Growing up as one of only a few Bengali people in the then small town of Port Moody, Majumdar took comfort in Kali’s strength and tried to bring it out in herself. Now she works as a playwright, actor, and dancer trained in the Indian classical tradition. Her latest show, Why We Work Out—set to open at the Fishbowl on Granville Island as part of Indian Summer Festival 2026—is an autobiographical narrative that explores Majumdar’s relationship with exercise and her body in parallel to the events that made her who she is.

“I really want to explore how it [exercise] changes as the body changes, as a woman’s body goes through various stages of life, through my own specific lens of being someone who is in her body because of her work.”

It’s that work—dancing, acting, performing onstage—that makes the physicality of Majumdar’s body such a strong current in her life. It’s possible to chart Majumdar’s life by the ebbs and flows of her training regimens, by the distinct aesthetics of the exercise videos she works out with. 

In the years before the COVID-19 pandemic, that was the genesis of Why We Work Out—an autobiographical one-woman show that wove narrative into the contours of a workout. The pandemic put that on hold.

“COVID was such a blip in my overall story as a person who works out,” says Majumdar. She contracted the virus relatively early on, and it shook up her relationship with exercise. Majumdar still struggles with the lingering impacts of long COVID, and she’s had to adjust her training—along with the production schedule for Why We Work Out—accordingly.

“On top of not being able to meet in person and continue developing the show, my health also had a massive impact on how quickly we were able to figure out what the show was,” Majumdar says. About 80 per cent of Why We Work Out, as Majumdar originally envisioned it, saw her actively moving, and the constraints that COVID put on her lungs made that nearly impossible.

“Luckily, that has sort of evened out. I’ve been able to find a balance,” says Majumdar. “But it was really, really challenging, and to the betterment of the show, quite honestly.”

All the extra time COVID forced on the production of Why We Work Out gave Majumdar some breathing room to get used to the idea of playing herself. Majumdar was used to playing fictional characters, used to keeping a comfortable distance between herself and the performance. With autobiography, most of that distance is gone.

“It’s always easiest to just be able to say, ‘That’s not me. I’m playing a character,’” Majumdar says. “And here—yes, I’m playing a performed version of myself, but it’s still my name… In this position, I’m both judging myself on behalf of myself and also on behalf of the audience.”

 

Anita Majumdar in Why We Work Out. Photo by Dahlia Katz

“A jumping jack looks different on each of us because of our experience, because of our limitations, the obstacles we find to doing that movement.”
 

That self-judgment isn’t new for Majumdar. It’s a feeling that anyone who exercises—from park walkers to ultramarathoners—is likely to recognize. It can be difficult, Majumdar says, to divorce the personal feeling of working out from normative judgments about what exercise should look like. With Why We Work Out, she hopes to deconstruct those tacit images and show that health doesn’t have a single look.

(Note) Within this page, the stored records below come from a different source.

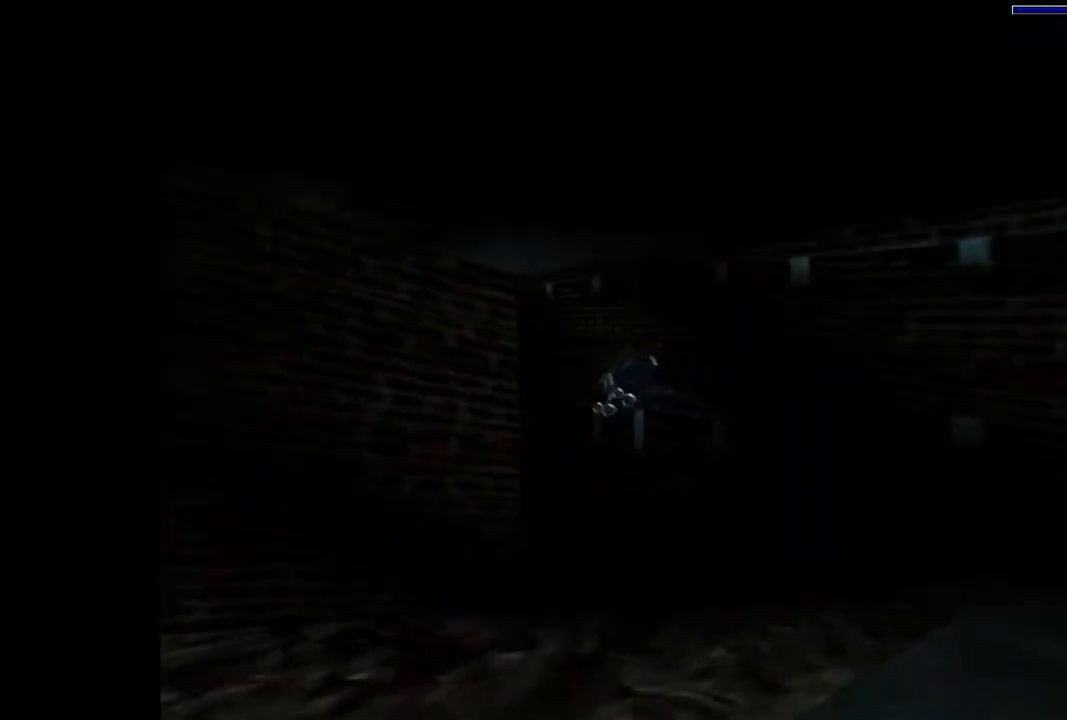
{"buttons": ["SQUARE"], "events": [[267, "DPAD_LEFT", "up"]]}
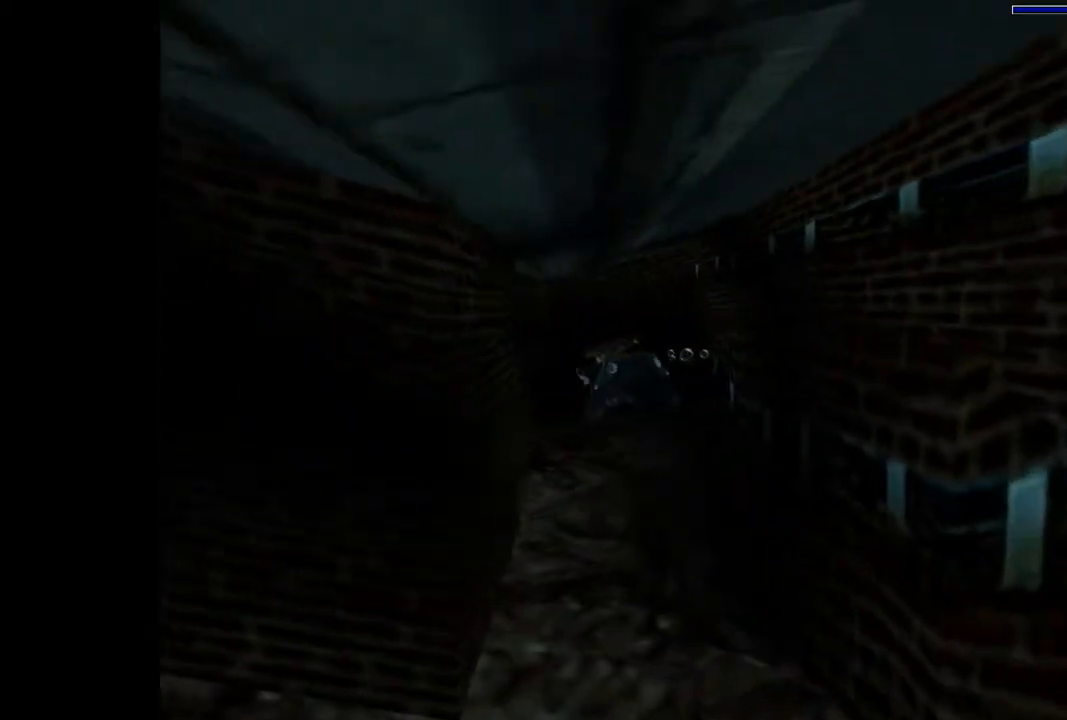
{"buttons": ["SQUARE", "DPAD_LEFT"], "events": [[433, "DPAD_LEFT", "down"]]}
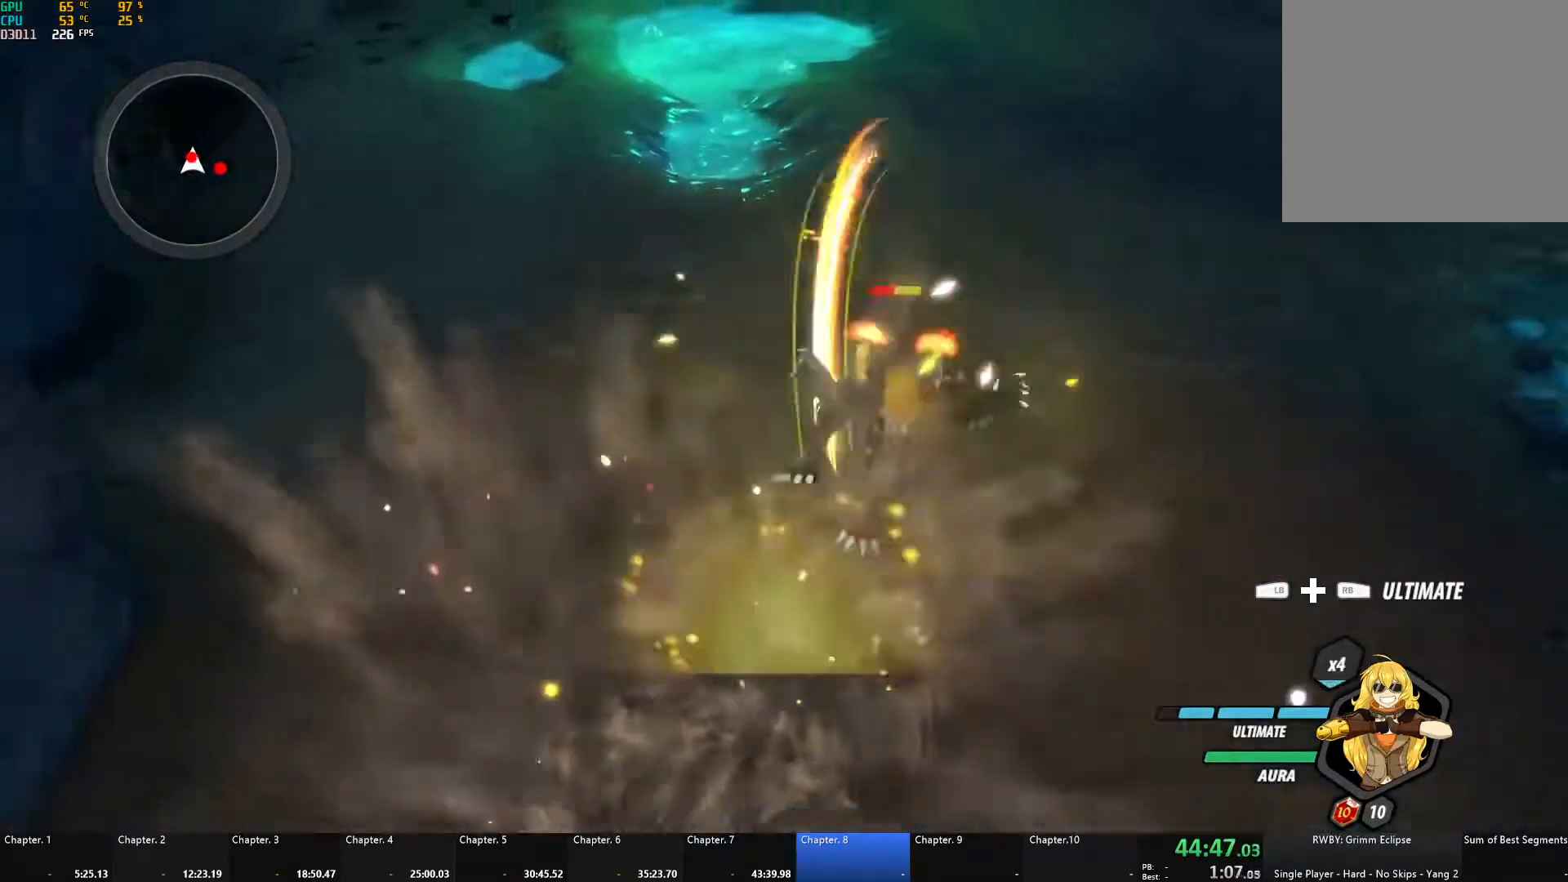
Gameplay with a controller (Xbox layout); each line is a JSON object with the inputs held at the frame after it. "events" lists button and stick changes between this image and that frame as [ms after this image, input, new state], when the widget could be followed in between. Not read: R3.
{"buttons": ["A", "X", "L1"], "left_stick": "down-right", "right_stick": "center", "events": [[100, "X", "up"], [133, "A", "up"], [133, "B", "down"], [133, "L1", "up"], [167, "B", "up"], [217, "A", "down"], [250, "L1", "down"], [250, "X", "down"], [267, "left_stick", "right"], [350, "X", "up"], [367, "A", "up"], [367, "B", "down"], [367, "L1", "up"], [367, "left_stick", "down-right"], [450, "B", "up"], [483, "A", "down"], [483, "L1", "down"], [500, "X", "down"]]}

“A jumping jack looks different on each of us” she says, “because of our experience, because of our limitations, the obstacles we find to doing that movement. If there’s any place where I hope there’s a reckoning around judgment and working out, I hope it’s there.”

Considering the vulnerability that autobiography requires, Majumdar is glad to be working with long-time friend and collaborator Brian Quirt, the director of Why We Work Out. Majumdar and Quirt first collaborated on the premiere of Anosh Irani’s Bombay Black in 2006. 

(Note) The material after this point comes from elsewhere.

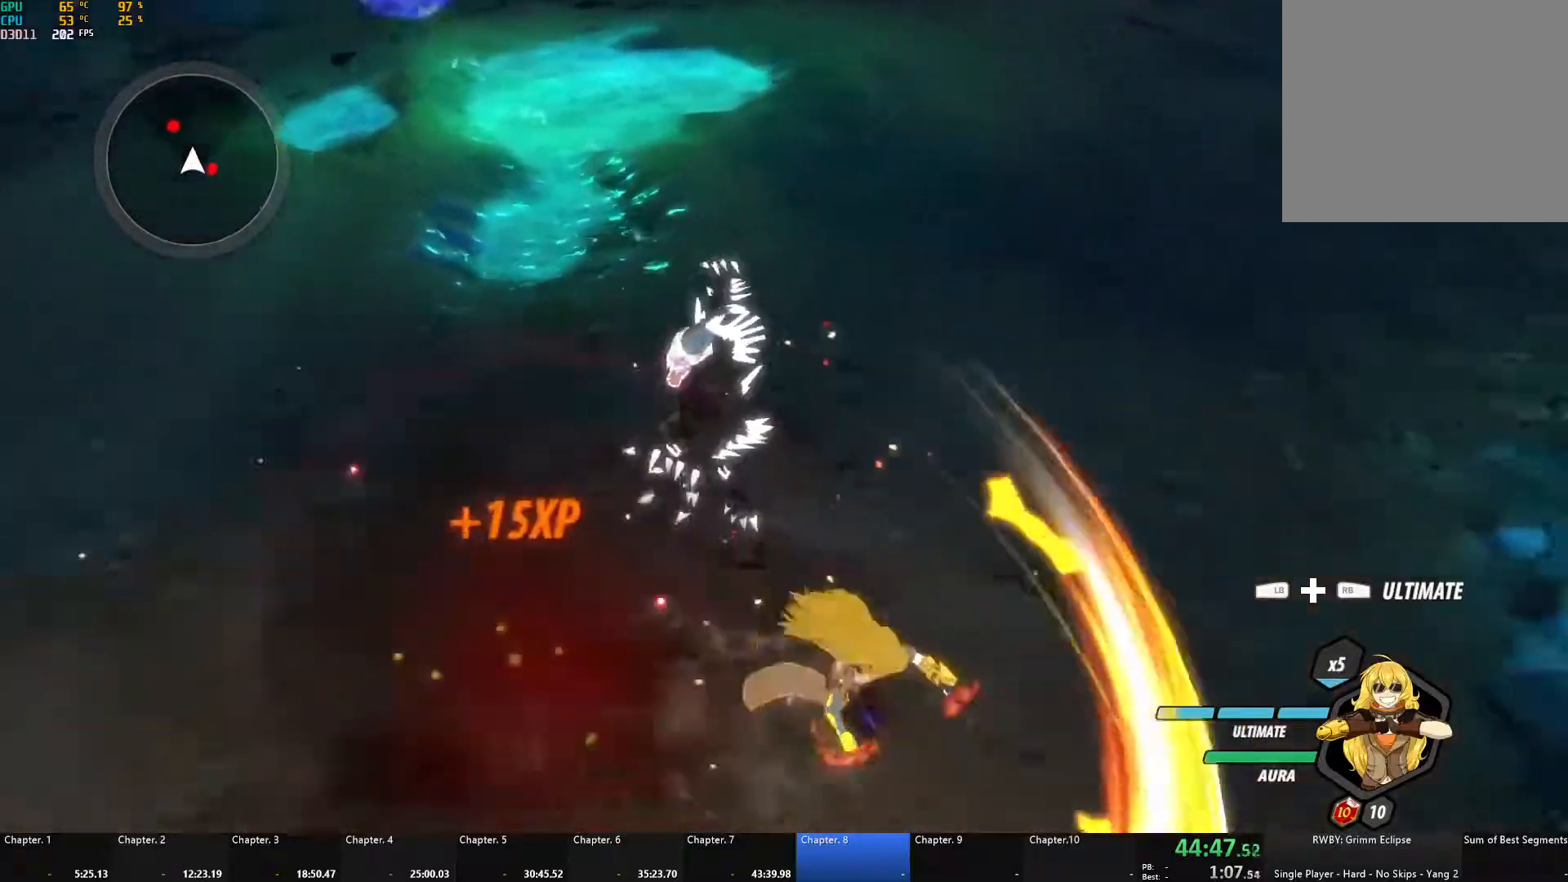
{"buttons": ["A", "X", "L1"], "left_stick": "down-right", "right_stick": "center", "events": [[33, "L3", "down"], [117, "A", "up"], [117, "B", "down"], [117, "L3", "up"], [117, "X", "up"], [150, "L1", "up"], [217, "B", "up"], [233, "A", "down"], [267, "L1", "down"], [267, "X", "down"], [383, "A", "up"], [383, "X", "up"], [417, "B", "down"], [417, "L1", "up"], [433, "B", "up"], [467, "A", "down"], [483, "L1", "down"], [500, "X", "down"]]}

“We really recognized that we spoke a similar artistic language,” Majumdar says. “It felt important to have someone where there was a base understanding of safety. I’m not quite sure how I could develop the show with anyone else, because of how challenging it has been.”

Majumdar hopes Why We Work Out resonates, but she’s hesitant to ascribe too much meaning to it. The show presents audiences with one version of what it means to work out—her version. Majumdar doesn’t want to be prescriptive, and she’s excited to hear how her experiences with exercise compare with those of her audience.

“For me, whatever you walk away with is the right thing. In this age of right answers and right bodies, [I want] to leave space for what you actually think without anyone else’s impression, without anyone else’s authority.”